Remember the childhood rhythm: Susie and Tommy sitting in a tree

K-I-S-S-I-N-G, first comes love, then comes marriage, then comes a baby in a baby carriage.  Is it inevitable that the love goes away when the baby comes?  Does the spark and excitement of the relationship slip away when there is a little one needing care and attention?

Most people would say that the excitement evaporates in a haze of sleeplessness and dirty diapers, and in some sense that is true.  Most couples identify the beginning of the distance that grows between them (and too often threatens to topple the marriage) to the very time that we feel should be full of joy and wonderment.

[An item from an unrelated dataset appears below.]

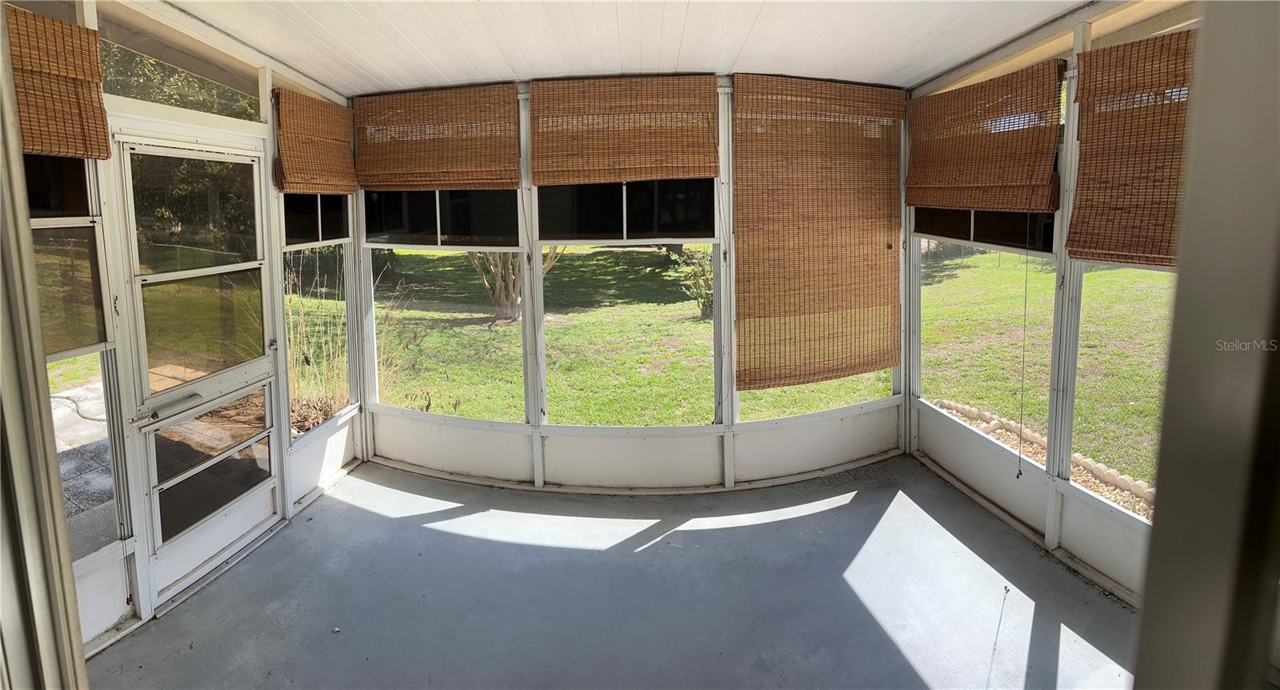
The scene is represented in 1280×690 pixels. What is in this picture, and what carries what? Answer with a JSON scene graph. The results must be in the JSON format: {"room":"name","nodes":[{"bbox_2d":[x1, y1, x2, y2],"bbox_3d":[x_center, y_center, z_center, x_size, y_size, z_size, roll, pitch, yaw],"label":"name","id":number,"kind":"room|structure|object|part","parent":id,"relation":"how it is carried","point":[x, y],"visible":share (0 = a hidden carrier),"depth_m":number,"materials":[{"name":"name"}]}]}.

Too often babies take all the energy that their parents have, and parents forget to focus on themselves and their relationship.  It is not selfish to take time to be “off-duty” and be a vibrant adult.  Effective parenting is not about total self-sacrifice and self-denial.  Children who see their parents enjoying themselves will develop a healthy sense of what adulthood is about, along with what a well-balanced marriage looks like.  As children see you relate to your partner in healthy ways, they will develop the confidence to do the same in their relationships.

Managing the Logistics.

This is often one of the most difficult things that couples face.  They are so busy with work and the logistics of children that they feel that they are just too tired to nurture the relationship.  The good news is that you don’t need to go to Paris or have candlelight dinners every night.  You can nurture the relationship by taking some time to be together.  It can be as little as 5-10 minutes a day if that is all you can manage.  What is important is that you and your partner are carving time out for yourself.  Sit together on the couch and hold hands, have a cup of tea or a glass of wine.  Talking is not so important, it is simply the act of being together that elevates your relationship to something that is worthy of its own time and space. 

Create small rituals such as saying goodbye when one of you leaves the house or saying hello when you return home.  Make it a point to look at your partner when you do this, yelling goodbye into the house is not the same as finding your partner as saying it.  A great ritual is to say goodnight before bed and give your partner a kiss.  Saying “I love you” when ending a phone call is also a wonderful habit to get into.  As you can see rituals don’t need to be grand, but they do show your partner that you care about them and the relationship.  Be creative and think of some meaningful rituals to strengthen your marriage.

Romance your partner, it will bring a lot of joy to your marriage and to your family.

You can regain some of the energy of your early relationship in fairly easy ways, but you must be willing to change your mindset and take the time for yourselves to refresh the marriage.  A wink, a knowing smile, a note left, a text message sent or a gentle touch can go a long way to create connection with your partner. You will be happier; your relationship will be strengthened, and your children will grow into adults who learn that parenting does not need to signal the end of strong and vibrant adult relationships.  You will model for them the way to be both a parent and a healthy partner.  What a truly wonderful gift to give both your children and your relationship!